The southern skies are brightening before us marginally. Nothing to see, nothing to see. There has been an outbreak of reading in the vehicle. Derek has Hemmingway and I’m irrationally jealous that this makes him appear a more serious person than me. I might rebel and purchase a Viz. I have something weighty sitting like an accusing corpse in my case but I doubt it’ll be breached. The persistent low-level fight-or-flight mind-state of touring makes sustained concentration difficult. Everything must be bite-sized. The process effectively renders you a juvenile. All that’s missing is the delinquency but that comes soon enough if you stay in the bubble more than a few weeks. This is essentially what I love about touring. It’s like hanging around in a mobile youth club all day and all night. Except you’re old.

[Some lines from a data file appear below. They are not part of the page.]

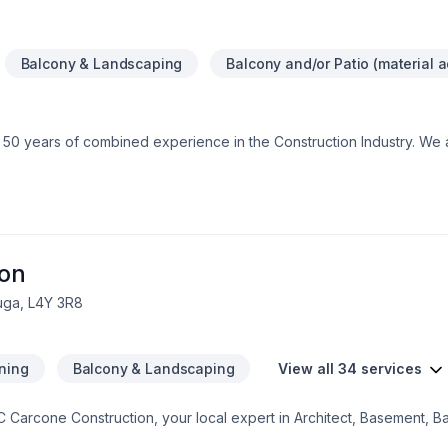
Balcony & Landscaping
Balcony and/or Patio (material a
 50 years of combined experience in the Construction Industry. We 
e assurance that our customers will receive a great job at a fair price
ion
uga, L4Y 3R8
ning
Balcony & Landscaping
View all 34 services
JC Carcone Construction, your local expert in Architect, Basement, B
age remodeling, General renovation, Home adaptation, Home extens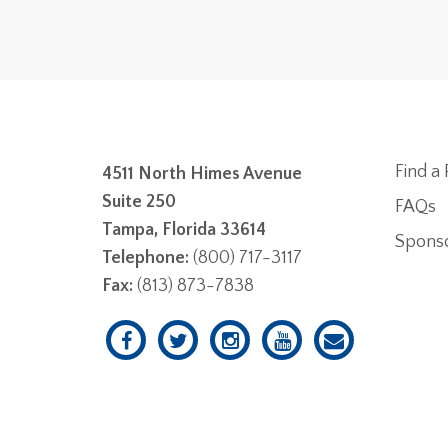
Find a 
4511 North Himes Avenue
Suite 250
FAQs
Tampa, Florida 33614
Spons
Telephone:
(800) 717-3117
Fax:
(813) 873-7838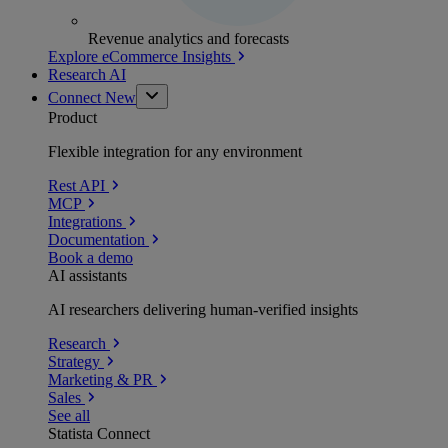
Revenue analytics and forecasts
Explore eCommerce Insights
Research AI
Connect
New
Product
Flexible integration for any environment
Rest API
MCP
Integrations
Documentation
Book a demo
AI assistants
AI researchers delivering human-verified insights
Research
Strategy
Marketing & PR
Sales
See all
Statista Connect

We suddenly hit warm air. A huge cyclone is dragging in southern weather at the bottom and cold northern air at the top. The country is cut in half and we’ve crossed the seasonal border from winter to summer. The sun has got his hat on and seems relatively pleased with himself. At last the route takes us into some decent scenery. We enter Derbyshire and the Peak District. The road cuts across high moorland then swoops and plunges through gorges and opens out onto valleys lined with steep grazing enclosed by drystone walls. There are pretty sandstone villages with twee street names often involving the word bottom. We realise, experienced tourers with thousands of rock miles as we are, that we’re all Buxton virgins. What surprises in store!

Our hotel turns out to be one of those palatial victorian things you’d imagine the Nazis might have billeted officers in had they successfully invaded England. I am given the keys to the Derwent Suite, which is vast and gloomy and magnificent. You always get the best rooms when you’re NOT partying, it’s sod’s law. Or is it some other law? The law of stymied rock behaviour opportunity. I actually have two televisions which is one more than I have at home. How shall I maximise this luxury later? Dance from room to room in a frock, casting rose petals about the place with BBC 4 blaring out a documentary about cakes?

My friend Geoff appears at the soundcheck. Geoff’s a photographer so he takes photographs. We wander around town and I duly pose in various locations. Locals stare discreetly. Look, Dorothy – there’s a pillock in sunglasses. Back at the venue, the Opera House, Norma the elderly manageress makes an appearance in the dressing room.  She resembles a formidable operatic soprano. I can imagine the horned helmet of a Valkyrie on her head. She is, how should I put this, old school. She expresses her hope that there won’t be any bad language during my performance. She uses the ugly language of cowards and censors – euphemism. I bristle severely. Even Basil Brush would feel affronted. Even his brush would be bristling. I have a feeling Norma might have some issues but if not she should have a few by the end of the show.

A tricky performance is followed by a sudden weariness and I slope back up the hill to the Palace hotel while the others catch the last hour of the pub opposite the venue. The lights of Buxton twinkle beyond my long french window. I cast an eye over some late-night shit on one of my two TVs before retiring. Here I am, re-tired.